• _Problem_:
If a line in the data has the string "intent", please show it.

• _Given data_:
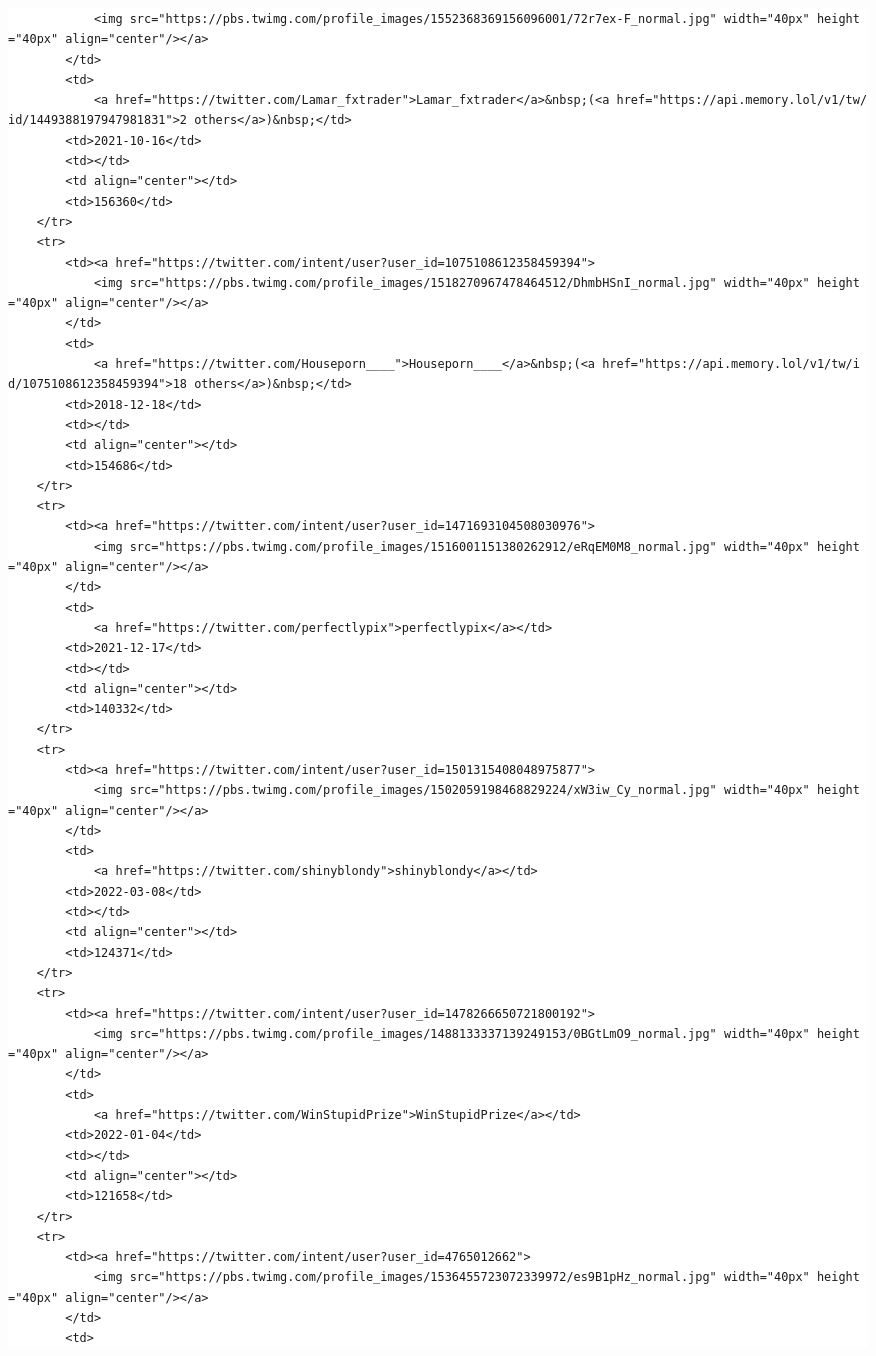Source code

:                 <img src="https://pbs.twimg.com/profile_images/1552368369156096001/72r7ex-F_normal.jpg" width="40px" height="40px" align="center"/></a>
            </td>
            <td>
                <a href="https://twitter.com/Lamar_fxtrader">Lamar_fxtrader</a>&nbsp;(<a href="https://api.memory.lol/v1/tw/id/1449388197947981831">2 others</a>)&nbsp;</td>
            <td>2021-10-16</td>
            <td></td>
            <td align="center"></td>
            <td>156360</td>
        </tr>
        <tr>
            <td><a href="https://twitter.com/intent/user?user_id=1075108612358459394">
                <img src="https://pbs.twimg.com/profile_images/1518270967478464512/DhmbHSnI_normal.jpg" width="40px" height="40px" align="center"/></a>
            </td>
            <td>
                <a href="https://twitter.com/Houseporn____">Houseporn____</a>&nbsp;(<a href="https://api.memory.lol/v1/tw/id/1075108612358459394">18 others</a>)&nbsp;</td>
            <td>2018-12-18</td>
            <td></td>
            <td align="center"></td>
            <td>154686</td>
        </tr>
        <tr>
            <td><a href="https://twitter.com/intent/user?user_id=1471693104508030976">
                <img src="https://pbs.twimg.com/profile_images/1516001151380262912/eRqEM0M8_normal.jpg" width="40px" height="40px" align="center"/></a>
            </td>
            <td>
                <a href="https://twitter.com/perfectlypix">perfectlypix</a></td>
            <td>2021-12-17</td>
            <td></td>
            <td align="center"></td>
            <td>140332</td>
        </tr>
        <tr>
            <td><a href="https://twitter.com/intent/user?user_id=1501315408048975877">
                <img src="https://pbs.twimg.com/profile_images/1502059198468829224/xW3iw_Cy_normal.jpg" width="40px" height="40px" align="center"/></a>
            </td>
            <td>
                <a href="https://twitter.com/shinyblondy">shinyblondy</a></td>
            <td>2022-03-08</td>
            <td></td>
            <td align="center"></td>
            <td>124371</td>
        </tr>
        <tr>
            <td><a href="https://twitter.com/intent/user?user_id=1478266650721800192">
                <img src="https://pbs.twimg.com/profile_images/1488133337139249153/0BGtLmO9_normal.jpg" width="40px" height="40px" align="center"/></a>
            </td>
            <td>
                <a href="https://twitter.com/WinStupidPrize">WinStupidPrize</a></td>
            <td>2022-01-04</td>
            <td></td>
            <td align="center"></td>
            <td>121658</td>
        </tr>
        <tr>
            <td><a href="https://twitter.com/intent/user?user_id=4765012662">
                <img src="https://pbs.twimg.com/profile_images/1536455723072339972/es9B1pHz_normal.jpg" width="40px" height="40px" align="center"/></a>
            </td>
            <td>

• _Response for this exercise_:
            <td><a href="https://twitter.com/intent/user?user_id=1075108612358459394">
            <td><a href="https://twitter.com/intent/user?user_id=1471693104508030976">
            <td><a href="https://twitter.com/intent/user?user_id=1501315408048975877">
            <td><a href="https://twitter.com/intent/user?user_id=1478266650721800192">
            <td><a href="https://twitter.com/intent/user?user_id=4765012662">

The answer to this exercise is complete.